Zehnder : L'époque des quick wins est révolue. Je pense que de nombreuses entreprises dans lesquelles les silos persistent ont un énorme chantier devant elles. Les spécialistes du marketing doivent désormais se défaire de cette façon de penser : On ne peut pas séparer la vente et le marketing, ni la publicité "classique" et la publicité numérique. L'année 2020 est une année de turbo-numérisation. Et situer réellement cette numérisation dans les entreprises et la faire progresser ensemble est un travail d'os. Chez Webrepublic, nous proposons donc aussi des services de conseil pour aider les entreprises à recruter les bonnes personnes pour leur numérisation. Dans le marketing, il ne s'agira donc plus, dans les deux ou trois prochaines années, de la grande question de savoir quel canal je réserve et comment, mais de la manière dont je conçois judicieusement l'ensemble de la communication sur tous les canaux.

 

Nous changeons de perspective. Vous avez tous les deux des enfants. Comment leur expliquez-vous ce que vous faites dans la vie ?

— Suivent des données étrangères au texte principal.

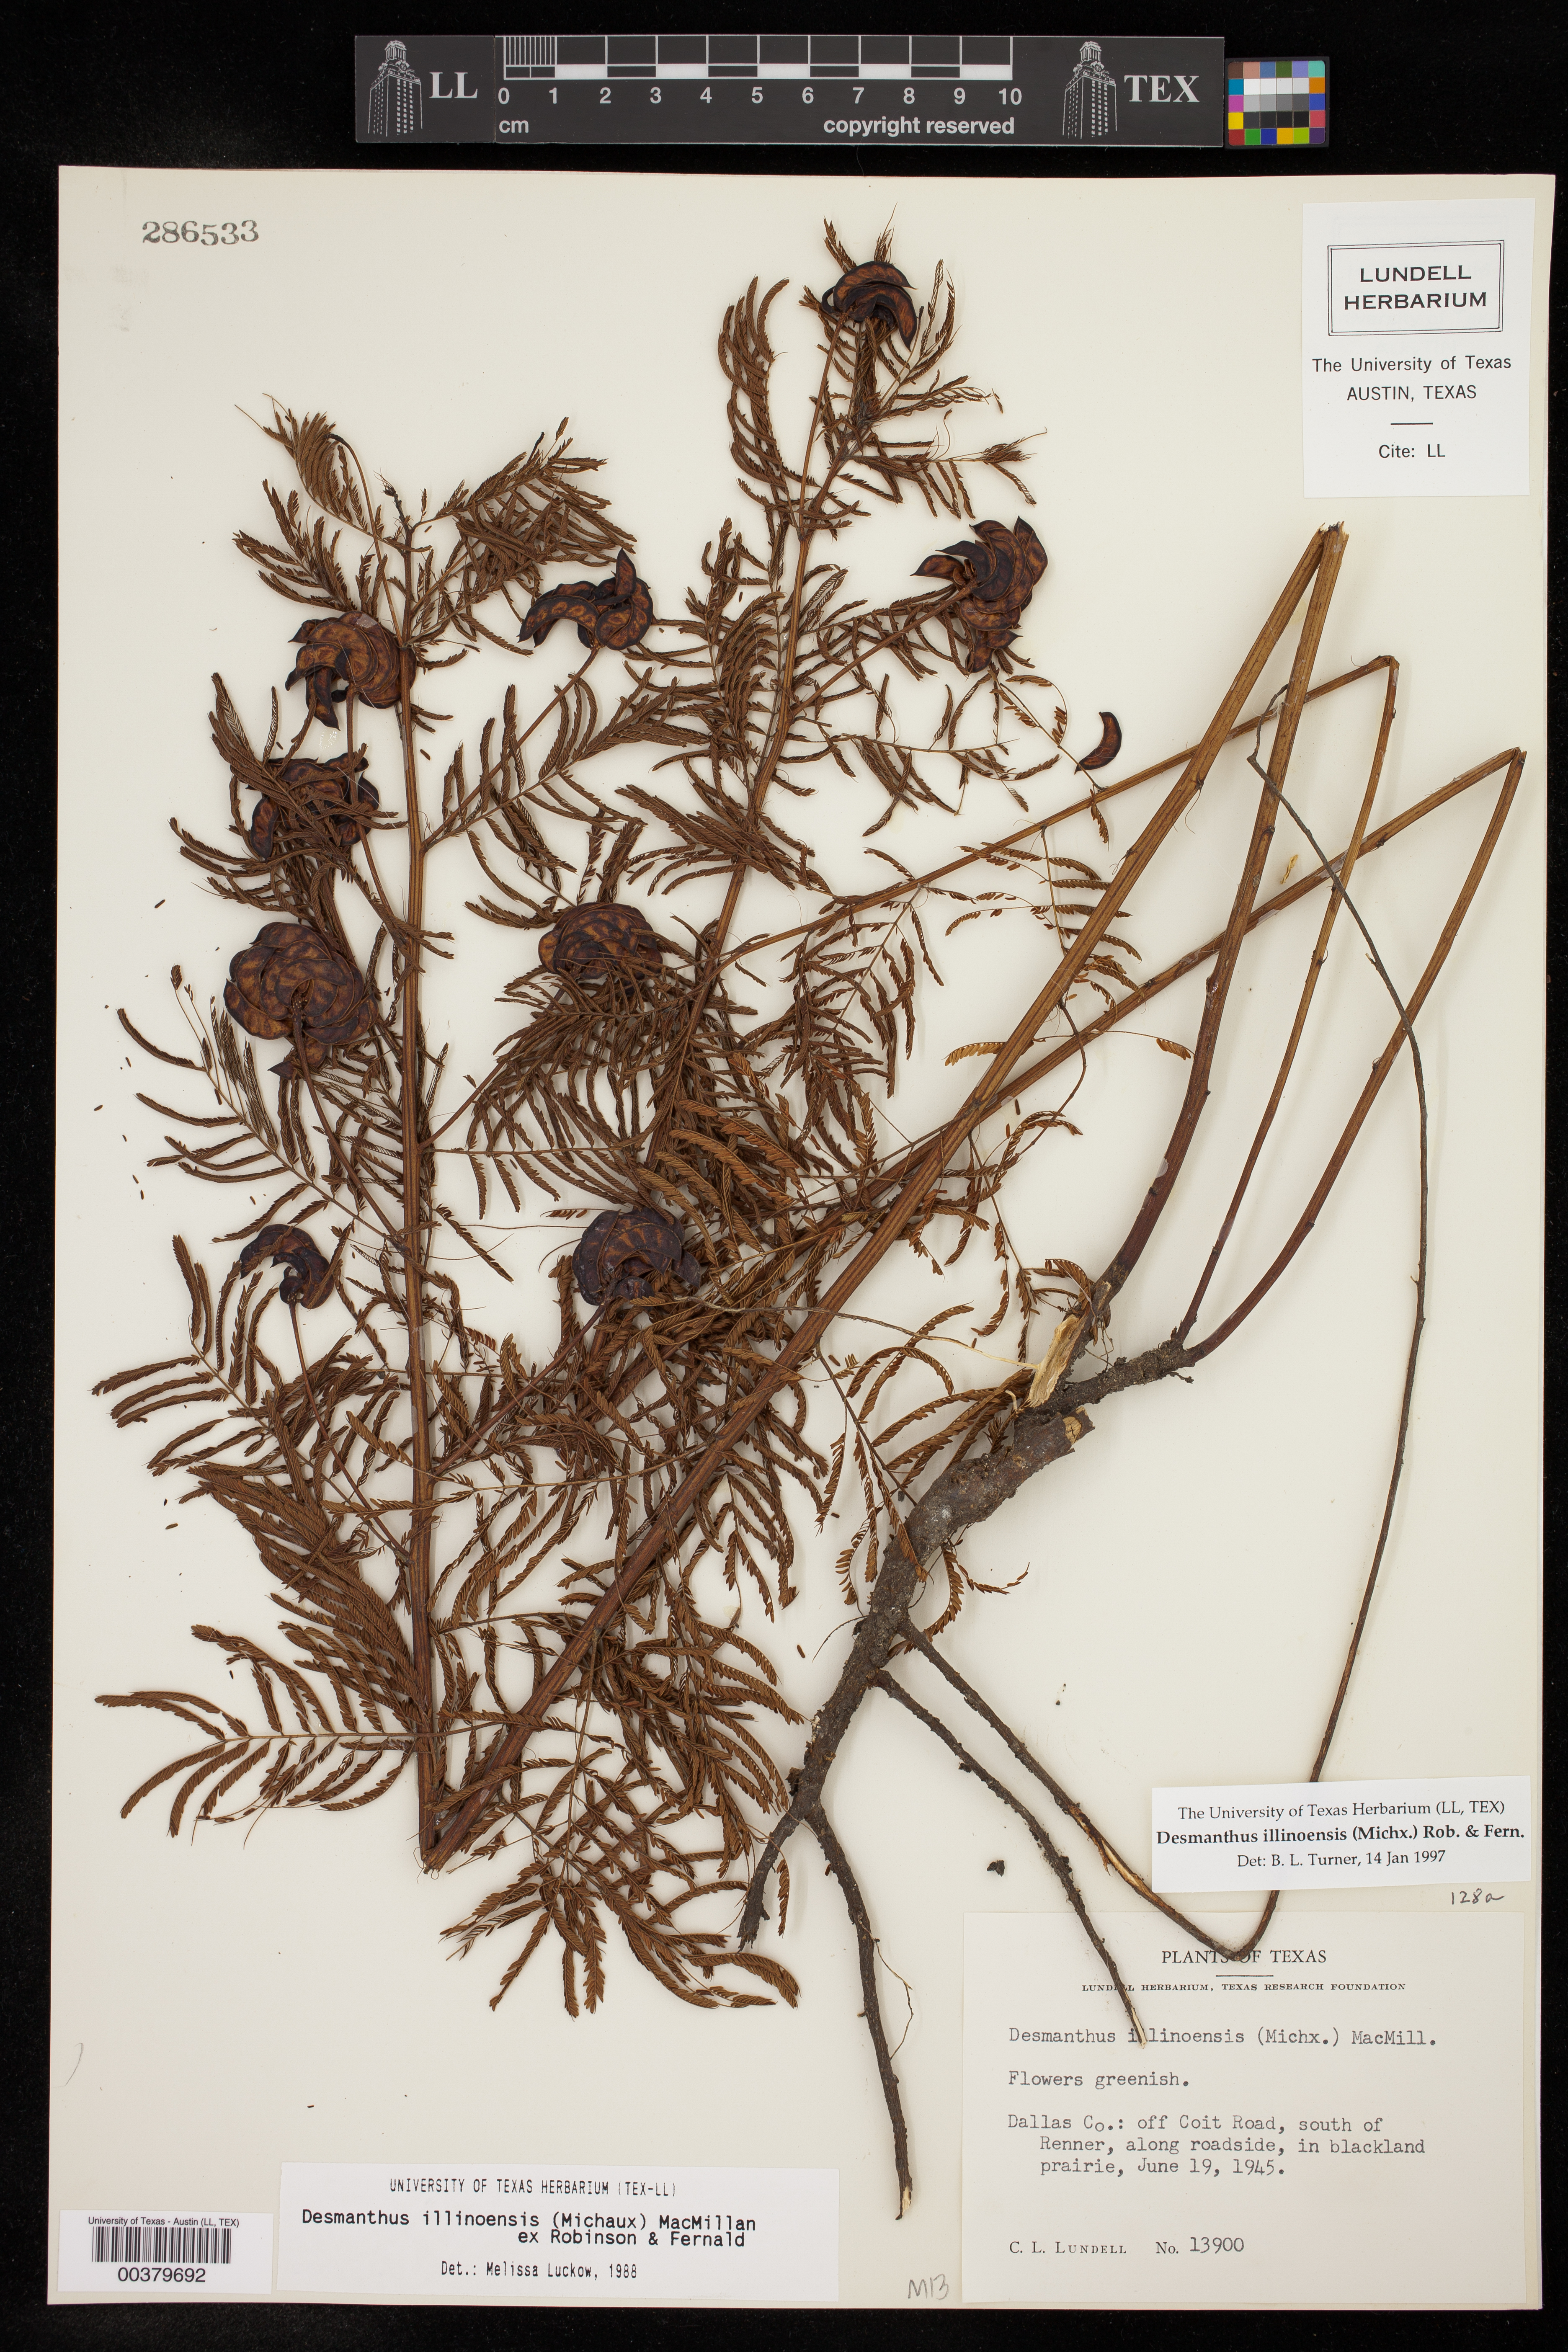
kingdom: Plantae
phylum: Tracheophyta
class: Magnoliopsida
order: Fabales
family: Fabaceae
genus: Desmanthus
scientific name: Desmanthus illinoensis
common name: Illinois bundle-flower
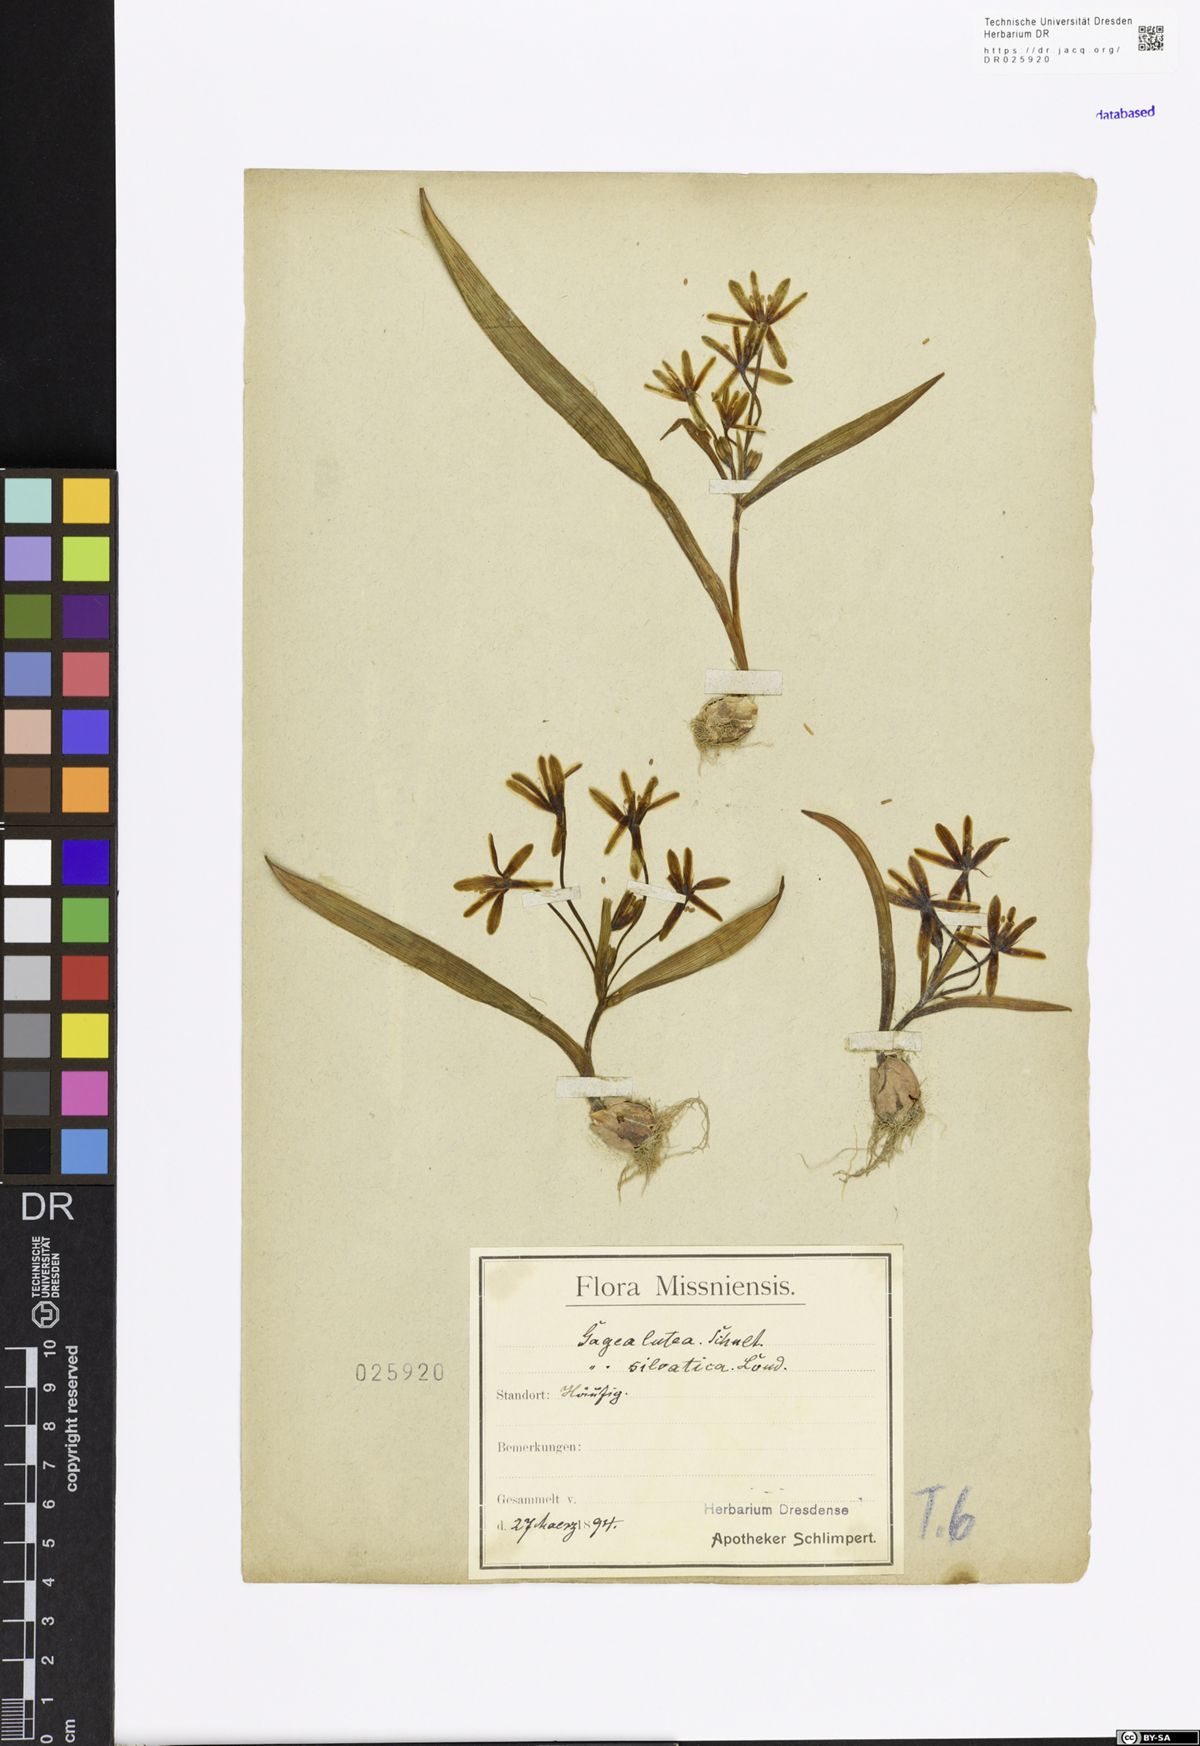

Walthert : Eh bien, mes enfants sont encore jeunes. Ils ont quatre et six ans. Mais quand je suis par exemple au cinéma avec eux et qu'il y a une publicité Galaxus, il leur arrive de crier à haute voix : "Ah, papa, c'est toi qui as fait cette publicité !". Et j'ai alors tendance à m'enfoncer un peu plus dans mon siège.

 

Quel âge ont vos enfants, Tobias ?

Zehnder : Deux et cinq ans. En ce moment, ils voient simplement que je passe toute la journée à des réunions en ligne, donc assis devant l'ordinateur, alors il arrive que l'on me dise : "Papa, tu ne dois pas regarder autant la télévision". (rires)

 

Voici ce que j'ai lu sur vos hobbies, Martin, vous chantez dans une chorale et vous, Tobias, vous misez sur des valeurs sûres comme la famille et le vin.

Walthert : Oui, c'est super de chanter, mais à cause de Corona, il n'y a malheureusement pas de répétitions de chorale en ce moment.

 

Pas par zoom ?

Walthert : Non, je suis déjà assis devant l'ordinateur toute la journée, ce n'est pas possible.

Zehnder : Je dois être tout à fait honnête, il ne se passe pas grand-chose en ce moment, à part le travail et la famille. Même si c'est agréable, c'est un peu fatigant en cette année particulière.

 

Mais en principe, on peut aussi boire du vin pendant la période Corona, non ?

Zehnder : Boire du vin, c'est possible, mais je ne dirais pas que c'est mon hobby. Mais j'aime beaucoup m'intéresser au monde qui se cache derrière. Je trouve que le vin est un sujet extrêmement passionnant. Comment faire entrer un lieu, un paysage, un millésime dans une bouteille, et comment le faire si bien que cela puisse durer des décennies ?

 

Qu'est-ce qui vous manque le plus ?

Zehnder : Je me réjouis de faire à nouveau de la vraie randonnée avec ma femme, ce qui n'a pas été assez le cas cette année. Ou un voyage dans une ville.

 

Pour conclure en beauté : existe-t-il une sorte de sagesse de vie qui vous accompagne tous les deux au quotidien ?

Walthert : J'essaie de vivre dans le présent et de ne pas trop me perdre dans l'avenir et le passé. Et ne pas trop m'énerver pour des choses que je ne peux pas changer. Ce qui n'est pas facile pendant Corona.

Zehnder : La toute première semaine, alors que Tom Hanan et moi venions de fonder Webrepublic, j'ai accroché une affiche dans notre bureau commun sur laquelle on pouvait lire : Work hard and be nice to people. Cela peut paraître ringard et un peu usé, mais pour moi, cela n'a jamais perdu de son importance.

 

Cette interview a été publiée pour la première fois dans l'édition imprimée de Werbewoche 11-12/2020.